Johnson & Johnson and its DePuy Orthopaedics unit were ordered to pay more than $1 billion to six plaintiffs after a Texas jury found that the company hid flaws in its Pinnacle hip implants that led to serious complications.
The federal jury in Dallas concluded that the pharmaceutical giant knew about defects in the hip implants but failed to adequately warn patients and doctors about the risk of device failure. The Dec. 1 verdict includes roughly $30 million in damages for the six California residents and more than $1 billion in punitive damages against the companies.
Mark Lanier, the lead attorney in the suit, hailed the verdict as a victory for consumers and a rebuke against Johnson & Johnson.
“Once again, a jury has listened to the testimony of both sides, and returned a verdict affirming what we’ve known all along: a responsible company would settle these cases and take care of their injured consumers, rather than forcing them through expensive and vexatious litigation just to delay justice,” said Lanier in a statement on his website. “This jury spoke loud and clear, and I hope J&J will finally listen.”
Johnson & Johnson and DePuy denied any wrongdoing and stood by their hip implant products after the verdict.
“DePuy acted appropriately and responsibly in the design and testing of ULTAMET Metal-on-Metal, and the product is backed by a strong track record of clinical data showing reduced pain and restored mobility for patients suffering from chronic hip pain,” said DePuy spokesperson Mindy Tinsley in a statement.
Johnson & Johnson criticized the judge’s handling of the case and immediately announced its intention to challenge the verdict. Lawyers argued that U.S. District Judge James Edgar Kinkeade made rulings that prevented Johnson & Johnson from providing a fair presentation to the jury.

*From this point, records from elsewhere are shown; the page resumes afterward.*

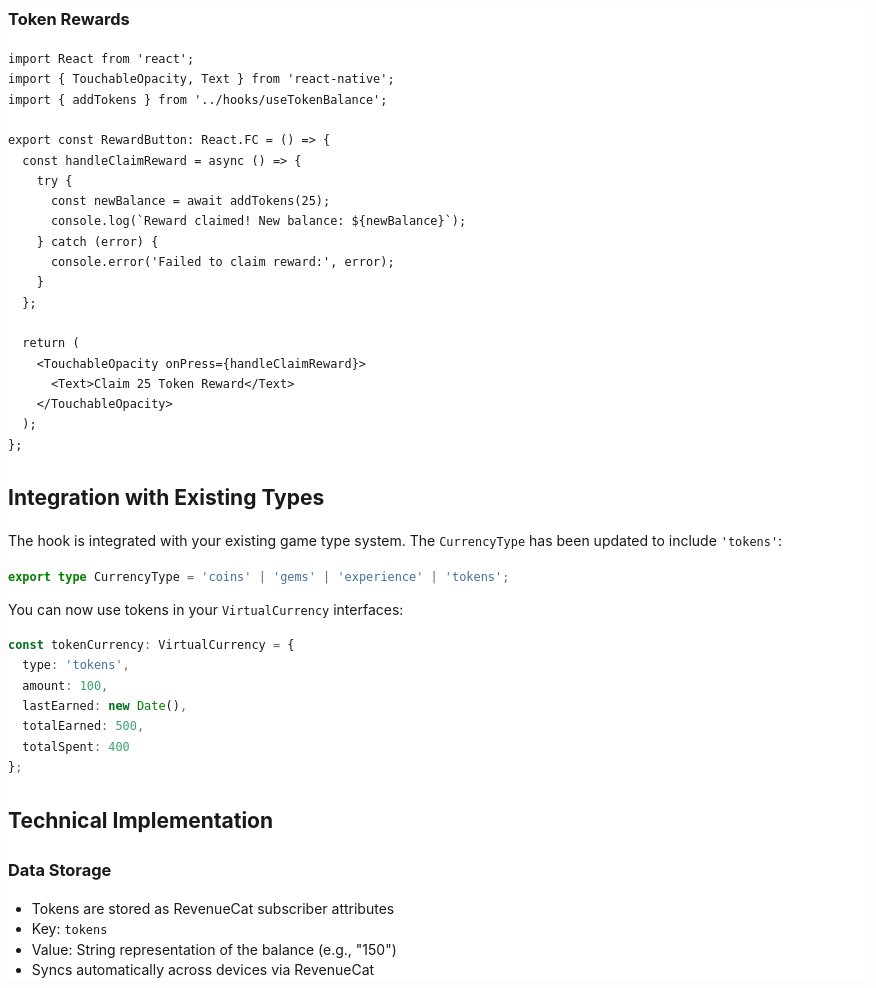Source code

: ### Token Rewards

```tsx
import React from 'react';
import { TouchableOpacity, Text } from 'react-native';
import { addTokens } from '../hooks/useTokenBalance';

export const RewardButton: React.FC = () => {
  const handleClaimReward = async () => {
    try {
      const newBalance = await addTokens(25);
      console.log(`Reward claimed! New balance: ${newBalance}`);
    } catch (error) {
      console.error('Failed to claim reward:', error);
    }
  };

  return (
    <TouchableOpacity onPress={handleClaimReward}>
      <Text>Claim 25 Token Reward</Text>
    </TouchableOpacity>
  );
};
```

## Integration with Existing Types

The hook is integrated with your existing game type system. The `CurrencyType` has been updated to include `'tokens'`:

```typescript
export type CurrencyType = 'coins' | 'gems' | 'experience' | 'tokens';
```

You can now use tokens in your `VirtualCurrency` interfaces:

```typescript
const tokenCurrency: VirtualCurrency = {
  type: 'tokens',
  amount: 100,
  lastEarned: new Date(),
  totalEarned: 500,
  totalSpent: 400
};
```

## Technical Implementation

### Data Storage
- Tokens are stored as RevenueCat subscriber attributes
- Key: `tokens` 
- Value: String representation of the balance (e.g., "150")
- Syncs automatically across devices via RevenueCat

“Now the appellate court will need to review errors” made by the judge, attorney John Beisner said in an e-mailed statement, according to Bloomberg. The company will ask Kinkeade not to schedule any more trials until the appellate review is completed, he said.

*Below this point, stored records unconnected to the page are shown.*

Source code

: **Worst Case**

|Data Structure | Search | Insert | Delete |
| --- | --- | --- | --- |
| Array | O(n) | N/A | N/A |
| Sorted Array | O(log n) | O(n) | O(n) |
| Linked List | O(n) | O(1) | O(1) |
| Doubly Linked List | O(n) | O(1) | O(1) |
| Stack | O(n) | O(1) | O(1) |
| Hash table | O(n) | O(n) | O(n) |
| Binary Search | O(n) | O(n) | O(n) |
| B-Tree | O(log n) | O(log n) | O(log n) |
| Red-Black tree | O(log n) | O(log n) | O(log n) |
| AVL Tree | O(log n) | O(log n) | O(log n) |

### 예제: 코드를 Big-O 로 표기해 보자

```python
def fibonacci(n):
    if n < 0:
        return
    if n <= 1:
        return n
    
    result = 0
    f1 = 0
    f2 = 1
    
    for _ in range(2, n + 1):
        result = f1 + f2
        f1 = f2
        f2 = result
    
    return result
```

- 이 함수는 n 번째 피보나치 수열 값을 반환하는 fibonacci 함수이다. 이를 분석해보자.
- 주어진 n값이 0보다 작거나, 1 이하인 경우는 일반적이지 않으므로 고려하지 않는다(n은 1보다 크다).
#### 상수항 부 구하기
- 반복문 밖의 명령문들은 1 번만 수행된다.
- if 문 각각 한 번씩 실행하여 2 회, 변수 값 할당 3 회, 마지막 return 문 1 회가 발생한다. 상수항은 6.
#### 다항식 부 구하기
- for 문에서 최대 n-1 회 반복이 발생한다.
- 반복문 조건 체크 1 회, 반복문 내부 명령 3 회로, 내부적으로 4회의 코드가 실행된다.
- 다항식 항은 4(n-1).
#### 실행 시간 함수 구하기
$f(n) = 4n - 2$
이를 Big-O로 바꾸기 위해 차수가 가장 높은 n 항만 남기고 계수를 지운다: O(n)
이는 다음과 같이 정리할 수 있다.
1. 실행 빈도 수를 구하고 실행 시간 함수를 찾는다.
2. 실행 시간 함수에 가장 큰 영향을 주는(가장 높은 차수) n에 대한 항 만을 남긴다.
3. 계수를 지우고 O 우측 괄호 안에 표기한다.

Thousands of Pinnacle Lawsuits Still Pending
Almost 9,000 additional cases against Johnson & Johnson for manufacturing and marketing a defective device are still pending before Judge Kinkeade in the Northern District of Texas. The case earlier this month is the third of what’s called a bellwether trial. This is when select Multilitigation District (MDL) cases go to trial to help guide the decision of similar cases still pending.
A jury in the first bellwether case in 2014 cleared Johnson & Johnson and DePuy of liability from a Montana woman’s claim that a defective Pinnacle device resulted in metal particles seeping into her bloodstream.
In the second test case from March 2016, Johnson & Johnson was ordered to pay $502 million to a group of patients also alleging that the company hid flaws in its artificial hips, which resulted in pain and additional surgeries. The federal jury awarded $142 million in damages and $360 million in punitive damages. Judge Kinkeade reduced the punitive damages to $10 million based on a Texas statutory cap.
With the third bellwether case going against Johnson & Johnson, plaintiffs are expecting the company to start exploring settlement options. Johnson & Johnson turned down a $1.8 million settlement offer before the trial.
“The jury is telling J&J that they better settle these cases soon,” Lanier told Bloomberg. “All they are doing by trying more of these cases is driving up their costs and driving the company’s reputation into the mud.”
So far, Johnson & Johnson has not indicated it will settle any cases and is continuing efforts to appeal its two losses related to Pinnacle. Despite efforts by the pharmaceutical company to stop any future cases while the appeals are pending, another test trial involving claims from 10 Pinnacle hip recipients is scheduled for September 2017.